Traumatisme de type 1 : l’événement unique
Selon L. Terr, le type 1 correspond à un événement traumatique unique, avec un début et une fin clairs, provoqué par un agent stressant aigu non abusif. Exemples : un accident de voiture, un incendie isolé, ou une agression ponctuelle.
Ces traumatismes, bien que ponctuels, peuvent laisser des séquelles importantes si l’expérience est intense ou vécue sans soutien immédiat.


Traumatisme de type 2 : répétition et menace
Le type 2 se caractérise par des événements répétés ou continus, ou par une menace constante sur une longue période. Ici, l’agent stressant est chronique ou abusif, provoquant une tension permanente. Exemples : harcèlement, intimidation prolongée, violences récurrentes.
Traumatisme de type 3 : traumatismes multiples et envahissants
E. P. Solomon et K. M. Heidi ont décrit le type 3, qui concerne les événements multiples, envahissants et violents sur une longue durée, souvent abusifs ou chroniques. J. Herman parle de traumatismes complexes, proches du type 3, définis comme le résultat d’une victimisation chronique ou d’un assujettissement à une personne ou un groupe.
Le traumatisme complexe peut se manifester par une difficulté à réguler les émotions, un sentiment de déconnexion et des troubles relationnels profonds.

Traumatisme direct vs indirect
Direct
Lorsque la personne subit ou est témoin de l’événement traumatisant.
Indirect (vicariante)
Lorsque la personne n’a pas vécu l’événement mais a été exposée à quelqu’un qui l’a subi, développant des troubles psychotraumatiques secondaires.
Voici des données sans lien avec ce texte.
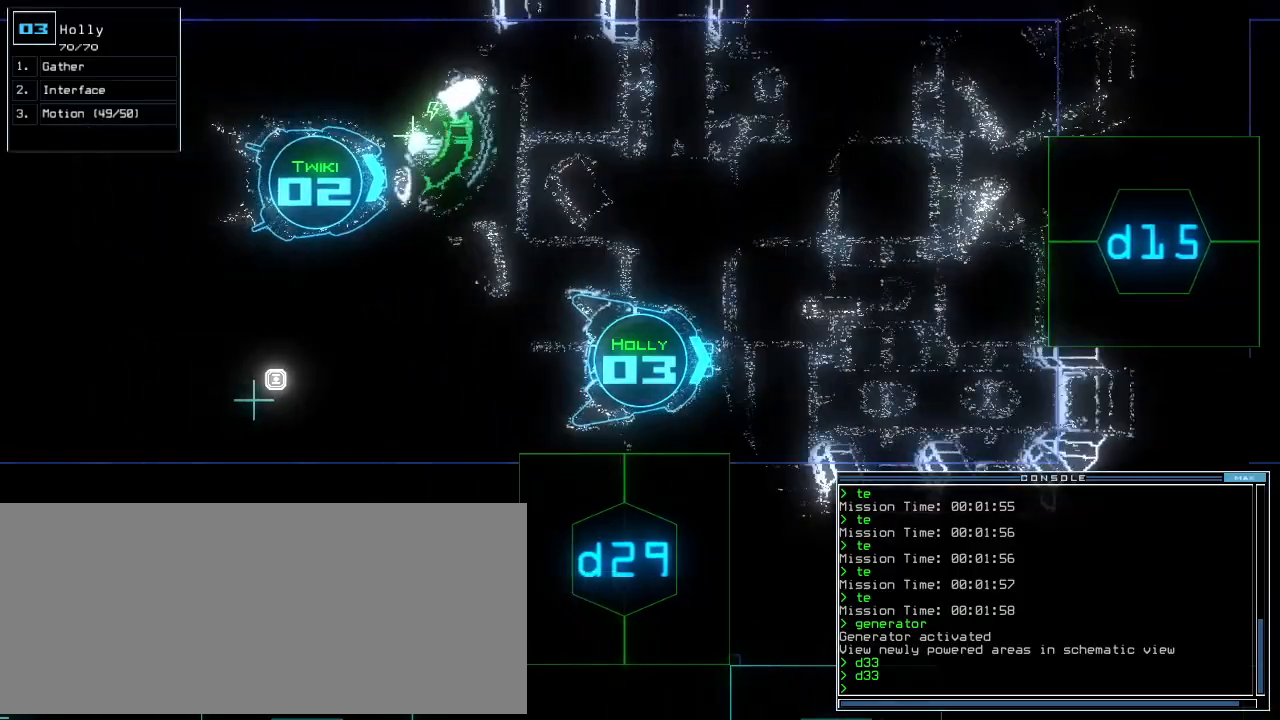
{"keys": [], "events": [[260, "down", "up"]]}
Origines et formes du traumatisme
L’événement traumatique peut être :
- Intentionnel : agressions physiques, sexuelles, morales, vols, terrorisme, guerres.
- Accidentel : accidents de la route, industriels, incendies.
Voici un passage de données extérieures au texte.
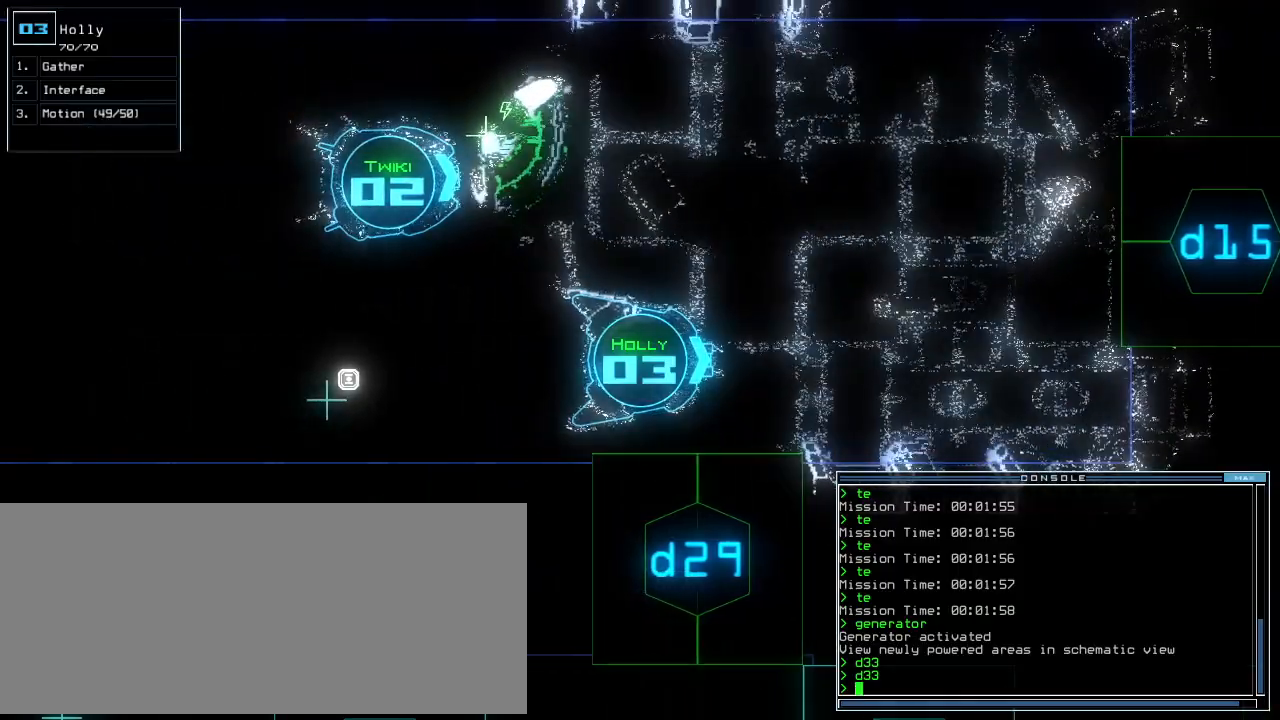
{"keys": ["space"], "events": [[440, "space", "down"]]}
- Naturel : catastrophes naturelles, tremblements de terre, inondations.
Mais le traumatisme peut aussi être cumulatif
Traumatisme cumulatif
Masud Khan (1974) a montré que des situations mineures répétées pendant l’enfance (manque d’attention, environnement défaillant) peuvent s’accumuler et devenir destructrices pour le développement psychique. À l’âge adulte, une succession de facteurs mineurs peut dépasser le seuil de tolérance, provoquant une souffrance traumatique.
Événements à potentiel traumatique
Certains événements ne sont pas traumatiques sur le moment, mais peuvent activer une charge émotionnelle plus tard, en rappelant un traumatisme passé. Le deuil non résolu peut également déclencher des symptômes traumatiques a posteriori.
Encadré pratique :
Il est important de reconnaître que les traumatismes ne se limitent pas aux événements graves et visibles. Même des expériences apparemment mineures peuvent avoir un impact durable sur la psyché.
Le traumatisme, qu'il soit flagrant ou silencieux, ne doit pas être porté seul. Si ces lignes font écho à votre histoire, sachez qu'un accompagnement thérapeutique peut vous aider à traiter ces traces du passé pour apaiser votre présent.
Bibliographie essentielle
• Herman, J. L. (1992). Trauma and Recovery. Basic Books.
• Khan, M. M. R. (1974). The concept of cumulative trauma. In The Privacy of Self.
• Terr, L. C. (1991). Childhood traumas: An outline and overview. American Journal of Psychiatry, 148(1), 10-20.
• Solomon, E. P., & Heide, K. M. (1999). Type III trauma: Toward a more effective conceptualization of psychological trauma. International Journal of Offender Therapy and Comparative Criminology, 43(2), 202-210.